→ **EXERCISE DIRECTIONS**
Transcribe each line of the listing below without any change, covering every entry from first to last.

Records from a collection:

>> BEGIN

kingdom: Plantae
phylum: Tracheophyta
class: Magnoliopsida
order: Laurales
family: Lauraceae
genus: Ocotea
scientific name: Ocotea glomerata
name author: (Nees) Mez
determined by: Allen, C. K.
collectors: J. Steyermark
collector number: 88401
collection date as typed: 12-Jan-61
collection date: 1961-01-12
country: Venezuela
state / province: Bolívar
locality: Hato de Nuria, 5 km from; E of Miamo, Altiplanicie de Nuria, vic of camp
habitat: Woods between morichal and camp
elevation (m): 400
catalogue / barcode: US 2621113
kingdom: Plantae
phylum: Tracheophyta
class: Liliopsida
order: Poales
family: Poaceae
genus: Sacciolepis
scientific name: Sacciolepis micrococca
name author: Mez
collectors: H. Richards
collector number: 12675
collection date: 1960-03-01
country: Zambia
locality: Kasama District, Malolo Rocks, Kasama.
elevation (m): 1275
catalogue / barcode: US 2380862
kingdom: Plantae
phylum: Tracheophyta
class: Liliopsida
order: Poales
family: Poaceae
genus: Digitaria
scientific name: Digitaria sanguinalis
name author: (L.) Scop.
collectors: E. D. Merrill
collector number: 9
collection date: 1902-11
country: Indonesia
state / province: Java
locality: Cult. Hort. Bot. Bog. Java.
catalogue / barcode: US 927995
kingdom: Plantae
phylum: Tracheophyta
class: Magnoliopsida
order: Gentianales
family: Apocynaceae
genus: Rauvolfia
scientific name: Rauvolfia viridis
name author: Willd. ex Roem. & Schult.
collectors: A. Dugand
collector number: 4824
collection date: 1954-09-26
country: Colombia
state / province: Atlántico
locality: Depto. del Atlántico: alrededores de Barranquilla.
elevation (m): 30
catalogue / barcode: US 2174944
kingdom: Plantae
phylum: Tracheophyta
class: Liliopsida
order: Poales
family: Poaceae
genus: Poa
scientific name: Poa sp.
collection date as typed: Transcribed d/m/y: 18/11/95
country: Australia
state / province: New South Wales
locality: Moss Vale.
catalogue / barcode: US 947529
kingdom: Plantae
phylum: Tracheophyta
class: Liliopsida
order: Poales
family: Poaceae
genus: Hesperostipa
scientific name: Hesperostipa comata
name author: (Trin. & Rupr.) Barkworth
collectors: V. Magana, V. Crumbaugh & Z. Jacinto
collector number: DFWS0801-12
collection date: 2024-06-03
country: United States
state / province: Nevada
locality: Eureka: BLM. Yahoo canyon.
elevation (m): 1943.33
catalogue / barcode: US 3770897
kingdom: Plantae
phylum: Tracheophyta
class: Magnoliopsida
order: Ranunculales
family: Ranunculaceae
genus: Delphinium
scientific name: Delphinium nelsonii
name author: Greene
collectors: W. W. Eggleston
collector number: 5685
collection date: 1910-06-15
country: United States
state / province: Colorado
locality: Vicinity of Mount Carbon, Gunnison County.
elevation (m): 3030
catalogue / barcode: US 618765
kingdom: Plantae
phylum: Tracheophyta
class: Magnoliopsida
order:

>> END

→ **ANSWER TO THIS PROBLEM**
kingdom: Plantae
phylum: Tracheophyta
class: Magnoliopsida
order: Laurales
family: Lauraceae
genus: Ocotea
scientific name: Ocotea glomerata
name author: (Nees) Mez
determined by: Allen, C. K.
collectors: J. Steyermark
collector number: 88401
collection date as typed: 12-Jan-61
collection date: 1961-01-12
country: Venezuela
state / province: Bolívar
locality: Hato de Nuria, 5 km from; E of Miamo, Altiplanicie de Nuria, vic of camp
habitat: Woods between morichal and camp
elevation (m): 400
catalogue / barcode: US 2621113
kingdom: Plantae
phylum: Tracheophyta
class: Liliopsida
order: Poales
family: Poaceae
genus: Sacciolepis
scientific name: Sacciolepis micrococca
name author: Mez
collectors: H. Richards
collector number: 12675
collection date: 1960-03-01
country: Zambia
locality: Kasama District, Malolo Rocks, Kasama.
elevation (m): 1275
catalogue / barcode: US 2380862
kingdom: Plantae
phylum: Tracheophyta
class: Liliopsida
order: Poales
family: Poaceae
genus: Digitaria
scientific name: Digitaria sanguinalis
name author: (L.) Scop.
collectors: E. D. Merrill
collector number: 9
collection date: 1902-11
country: Indonesia
state / province: Java
locality: Cult. Hort. Bot. Bog. Java.
catalogue / barcode: US 927995
kingdom: Plantae
phylum: Tracheophyta
class: Magnoliopsida
order: Gentianales
family: Apocynaceae
genus: Rauvolfia
scientific name: Rauvolfia viridis
name author: Willd. ex Roem. & Schult.
collectors: A. Dugand
collector number: 4824
collection date: 1954-09-26
country: Colombia
state / province: Atlántico
locality: Depto. del Atlántico: alrededores de Barranquilla.
elevation (m): 30
catalogue / barcode: US 2174944
kingdom: Plantae
phylum: Tracheophyta
class: Liliopsida
order: Poales
family: Poaceae
genus: Poa
scientific name: Poa sp.
collection date as typed: Transcribed d/m/y: 18/11/95
country: Australia
state / province: New South Wales
locality: Moss Vale.
catalogue / barcode: US 947529
kingdom: Plantae
phylum: Tracheophyta
class: Liliopsida
order: Poales
family: Poaceae
genus: Hesperostipa
scientific name: Hesperostipa comata
name author: (Trin. & Rupr.) Barkworth
collectors: V. Magana, V. Crumbaugh & Z. Jacinto
collector number: DFWS0801-12
collection date: 2024-06-03
country: United States
state / province: Nevada
locality: Eureka: BLM. Yahoo canyon.
elevation (m): 1943.33
catalogue / barcode: US 3770897
kingdom: Plantae
phylum: Tracheophyta
class: Magnoliopsida
order: Ranunculales
family: Ranunculaceae
genus: Delphinium
scientific name: Delphinium nelsonii
name author: Greene
collectors: W. W. Eggleston
collector number: 5685
collection date: 1910-06-15
country: United States
state / province: Colorado
locality: Vicinity of Mount Carbon, Gunnison County.
elevation (m): 3030
catalogue / barcode: US 618765
kingdom: Plantae
phylum: Tracheophyta
class: Magnoliopsida
order:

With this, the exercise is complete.